I’m running into a problem where loading weights is quite slow.
I tried both CUDA 8.0 and CUDA 9.0. For both versions the problem occurs.
I disabled the random initialization of the weights because I load pretrained weights, but that didn’t solve the problem.
It looks like a similar problem like the following thread:
Thread 1152 - Strangely slow weight loading
However in this thread it was solved by updating CUDA.
What could I be doing wrong?
Here is my code:
class ResNet34(nn.Module):
def __init__(self, block, layers, initialize_weights, num_classes=1000):
self.inplanes = 64
super(ResNet34, self).__init__()
self.conv1 = nn.Conv2d(3, 64, kernel_size=7, stride=2, padding=(35, 35),
bias=False)
self.bn1 = nn.BatchNorm2d(64)
self.relu = nn.ReLU(inplace=True)
self.maxpool = nn.MaxPool2d(kernel_size=3, stride=2, padding=1)
self.layer1 = self._make_layer(block, 64, layers[0])
self.layer2 = self._make_layer(block, 128, layers[1], stride=2)
self.layer3 = self._make_layer(block, 256, layers[2], stride=2)
self.layer4 = self._make_layer(block, 512, layers[3], stride=2)
self.avgpool = nn.AvgPool2d(7)
self.fc_drop = nn.Dropout(p=0.75)
self.fc = nn.Linear(512 * block.expansion, num_classes)
if initialize_weights:
for m in self.modules():
if isinstance(m, nn.Conv2d):
n = m.kernel_size[0] * m.kernel_size[1] * m.out_channels
m.weight.data.normal_(0, (2. / n)**.5)
elif isinstance(m, nn.BatchNorm2d):
m.weight.data.fill_(1)
m.bias.data.zero_()
def _make_layer(self, block, planes, blocks, stride=1):
downsample = None
if stride != 1 or self.inplanes != planes * block.expansion:
downsample = nn.Sequential(
nn.Conv2d(self.inplanes, planes * block.expansion,
kernel_size=1, stride=stride, bias=False),
nn.BatchNorm2d(planes * block.expansion),
)
layers = []
layers.append(block(self.inplanes, planes, stride, downsample))
self.inplanes = planes * block.expansion
for i in range(1, blocks):
layers.append(block(self.inplanes, planes))
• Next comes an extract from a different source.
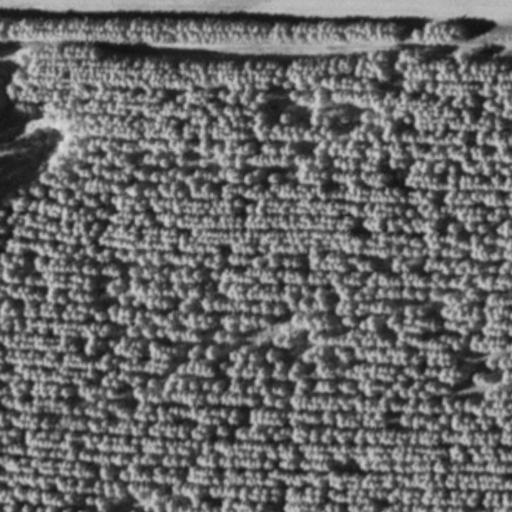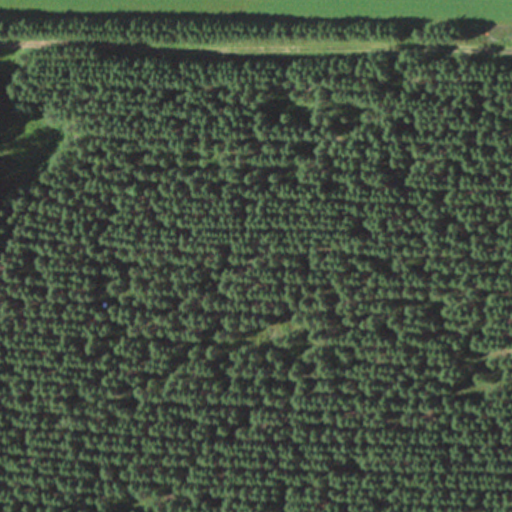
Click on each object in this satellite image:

return nn.Sequential(*layers)
def forward(self, x):
x = self.conv1(x)
x = self.bn1(x)
x0 = self.relu(x)
x = self.maxpool(x0)
x1 = self.layer1(x)
x2 = self.layer2(x1)
x3 = self.layer3(x2)
x4 = self.layer4(x3)
# x = self.fc_drop(x4)
# x = self.avgpool(x)
# x = x.view(x.size(0), -1)
# x = self.fc(x)
return x0, x1, x2, x3, x4
class HEDResNet(nn.Module):
def __init__(self, load_pretrained_resnet_weights, initialize_weights):
super(HEDResNet, self).__init__()
self.score_dsn1 = nn.Conv2d(64, 1, kernel_size=1, stride=1, padding=0)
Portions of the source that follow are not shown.